2024-03-09T21:05:13+09:00
Running /Users/lama/workspace/arrow-new/cpp/cmake-build-debug/debug/gandiva-micro-benchmarks
Run on (10 X 23.9997 MHz CPU s)
CPU Caches:
L1 Data 64 KiB
L1 Instruction 128 KiB
L2 Unified 4096 KiB (x10)
Load Average: 5.97, 4.98, 4.91
***WARNING*** Library was built as DEBUG. Timings may be affected.
/Users/lama/workspace/arrow-new/cpp/src/gandiva/cache.cc:46: Creating gandiva cache with capacity of 5000
/Users/lama/workspace/arrow-new/cpp/src/gandiva/engine.cc:276: Detected CPU Name : apple-m1
/Users/lama/workspace/arrow-new/cpp/src/gandiva/engine.cc:277: Detected CPU Features: []

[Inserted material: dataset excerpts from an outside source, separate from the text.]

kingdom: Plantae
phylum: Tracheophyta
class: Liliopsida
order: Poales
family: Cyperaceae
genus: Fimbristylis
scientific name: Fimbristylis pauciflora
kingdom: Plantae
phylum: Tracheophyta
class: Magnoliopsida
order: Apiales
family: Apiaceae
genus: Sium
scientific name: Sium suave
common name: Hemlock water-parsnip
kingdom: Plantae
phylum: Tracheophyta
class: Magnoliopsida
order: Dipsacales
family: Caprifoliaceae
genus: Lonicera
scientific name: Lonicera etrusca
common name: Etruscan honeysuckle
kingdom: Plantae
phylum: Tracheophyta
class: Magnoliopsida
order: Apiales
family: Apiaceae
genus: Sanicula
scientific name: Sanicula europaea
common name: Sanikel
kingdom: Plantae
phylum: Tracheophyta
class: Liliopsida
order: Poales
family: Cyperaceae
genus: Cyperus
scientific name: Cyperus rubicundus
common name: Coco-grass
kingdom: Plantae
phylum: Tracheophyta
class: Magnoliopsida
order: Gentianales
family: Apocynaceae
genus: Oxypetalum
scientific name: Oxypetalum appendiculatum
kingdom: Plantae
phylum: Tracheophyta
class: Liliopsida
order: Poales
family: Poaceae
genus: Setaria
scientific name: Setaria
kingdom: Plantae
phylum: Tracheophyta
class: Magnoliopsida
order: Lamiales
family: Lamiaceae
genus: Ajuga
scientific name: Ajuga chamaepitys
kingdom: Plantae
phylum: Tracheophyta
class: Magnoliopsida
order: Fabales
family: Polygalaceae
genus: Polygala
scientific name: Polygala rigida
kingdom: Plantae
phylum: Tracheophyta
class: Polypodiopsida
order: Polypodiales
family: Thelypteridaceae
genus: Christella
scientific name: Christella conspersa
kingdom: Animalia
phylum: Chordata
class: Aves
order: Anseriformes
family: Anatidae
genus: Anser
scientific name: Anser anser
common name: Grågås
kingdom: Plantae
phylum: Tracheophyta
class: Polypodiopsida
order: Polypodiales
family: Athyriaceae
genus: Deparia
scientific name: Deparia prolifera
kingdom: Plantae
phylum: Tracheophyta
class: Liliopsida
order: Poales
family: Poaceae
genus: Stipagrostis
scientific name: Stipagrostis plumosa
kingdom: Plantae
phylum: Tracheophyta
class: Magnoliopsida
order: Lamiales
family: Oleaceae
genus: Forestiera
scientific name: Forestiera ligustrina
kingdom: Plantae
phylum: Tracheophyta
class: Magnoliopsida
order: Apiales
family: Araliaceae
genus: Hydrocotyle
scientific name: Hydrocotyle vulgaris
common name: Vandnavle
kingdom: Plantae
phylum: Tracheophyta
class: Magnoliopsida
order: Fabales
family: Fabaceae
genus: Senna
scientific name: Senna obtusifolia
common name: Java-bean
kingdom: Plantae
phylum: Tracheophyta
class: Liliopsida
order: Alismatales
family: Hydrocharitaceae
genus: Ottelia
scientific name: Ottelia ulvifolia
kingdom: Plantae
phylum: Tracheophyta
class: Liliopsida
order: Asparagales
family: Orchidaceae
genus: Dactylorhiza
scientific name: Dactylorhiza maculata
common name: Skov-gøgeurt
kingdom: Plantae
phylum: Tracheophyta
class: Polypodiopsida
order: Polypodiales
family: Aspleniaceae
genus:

--------------------------------------------------------------------------
Benchmark Time CPU Iterations
--------------------------------------------------------------------------
TimedTestExprCompilation 16079 us 15939 us 34
TimedTestAdd3 2867 us 2835 us 250 bytes_per_second=8.46676Mi/s items_per_second=369.918M/s
TimedTestBigNested 9505 us 9427 us 73 bytes_per_second=1.45319Mi/s items_per_second=111.236M/s
TimedTestExtractYear 9019 us 8895 us 78 bytes_per_second=2.88265Mi/s items_per_second=117.884M/s
TimedTestFilterAdd2 4165 us 4143 us 168 bytes_per_second=8.62034Mi/s items_per_second=253.094M/s
TimedTestFilterLike 13788 us 13673 us 51 bytes_per_second=8.60435Mi/s items_per_second=76.6896M/s
TimedTestCastFloatFromString 71768 us 71089 us 10 bytes_per_second=8.44014Mi/s items_per_second=14.7502M/s
TimedTestCastIntFromString 39291 us 39103 us 18 bytes_per_second=8.52441Mi/s items_per_second=26.8155M/s
TimedTestAllocs 118823 us 118236 us 6 bytes_per_second=8.45765Mi/s items_per_second=8.86849M/s
TimedTestOutputStringAllocs 200606 us 199705 us 4 bytes_per_second=7.51106Mi/s items_per_second=5.25061M/s
TimedTestMultiOr 9325 us 9247 us 75 bytes_per_second=8.65125Mi/s items_per_second=11.0736M/s
TimedTestInExpr 24309 us 23456 us 29 bytes_per_second=8.82053Mi/s items_per_second=4.36558M/s
DecimalAdd2Fast 3931 us 3873 us 179 bytes_per_second=11.5409Mi/s items_per_second=270.772M/s
DecimalAdd2LeadingZeroes 7846 us 7386 us 98 bytes_per_second=11.0523Mi/s items_per_second=141.967M/s
DecimalAdd2LeadingZeroesWithDiv 27088 us 26270 us 26 bytes_per_second=11.7126Mi/s items_per_second=39.9149M/s
DecimalAdd2Large 124786 us 122303 us 6 bytes_per_second=10.9019Mi/s items_per_second=8.5736M/s
DecimalAdd3Fast 4173 us 4129 us 169 bytes_per_second=17.197Mi/s items_per_second=253.956M/s
DecimalAdd3LeadingZeroes 10569 us 10498 us 66 bytes_per_second=17.3201Mi/s items_per_second=99.8882M/s
DecimalAdd3LeadingZeroesWithDiv 66255 us 64474 us 11 bytes_per_second=16.9201Mi/s items_per_second=16.2635M/s
DecimalAdd3Large 244734 us 243209 us 3 bytes_per_second=16.4468Mi/s items_per_second=4.31143M/s
thank you for review.
Based on what I've looked into, it seems like the changes needed for the Gandiva benchmark are only in this file.
https://github.com/search?q=repo%3Aapache%2Farrow%20path%3A%2F%5Ecpp%5C%2Fsrc%5C%2Fgandiva%5C%2Ftests%5C%2F%2F%20BENCHMARK&type=code
OK. I'll merge this.
After merging your PR, Conbench analyzed the 7 benchmarking runs that have been run so far on merge-commit 7ee25f1616bfb73bd2d76a832a89303492ab302d.
There were no benchmark performance regressions. 🎉
The full Conbench report has more details. It also includes information about 8 possible false positives for unstable benchmarks that are known to sometimes produce them.